PETER HALLEY (BORN 1953)
A painter of post-modern geometric expression dubbed by critics as "Neo-Geo," Peter Halley is also a printmaker and Director of Painting and Printmaking at the graduate school of art at Yale University. His primary studio is in the Chelsea district of Manhattan, and from there he creates large rectilinear compositions that use Day-Glo and acrylic paints and areas of stucco texture to create subtle or brilliant effects. Many of his works are large-scale wall pieces.
Peter Halley was born in New York, where he was raised on the 16th floor of a mid-town Manhattan building. He studied at Yale University, where he gained his BA in 1975, and received his MFA in 1978 at the University of New Orleans, and remained in that city for two. His first solo exhibition was at the Contemporary Art Center in New Orleans in 1978.
He returned to New York to live in 1980. From 1984 to 1987, he was a member of the gallery, International with Monument, which he founded with Ashley Bickerton, Jeff Koons and Meyer Vaisman.

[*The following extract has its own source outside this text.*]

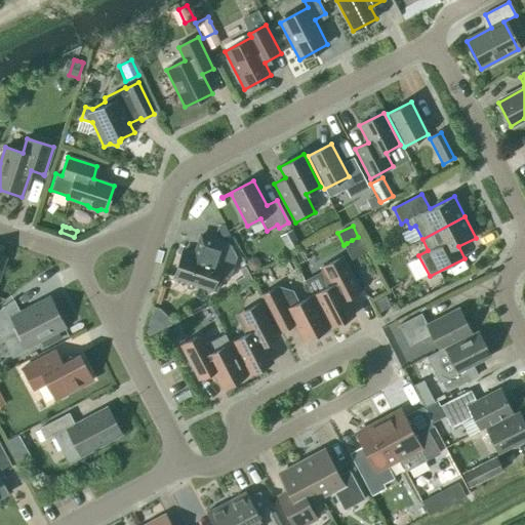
[(299,246),(291,230),(279,235),(288,252),(299,246)]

Halley's work was included in the 1987 Whitney Biennial. Museum surveys include Museum Haus Esters, Krefeld, Germany (1989),;capc Musée d'art contemporain de Bordeaux (1991); Museum of Modern Art, New York (1997); and Kitakyushu Municipal Museum of Art, Japan (1998).
Installations have been exhibited at Galerie Thaddaeus Ropac, Paris (1995), the University of Buffalo, New York (1997) and Museum Folkwang, Essen (1998). His published critical writings include two collections of essays from the 1980s and 1990s.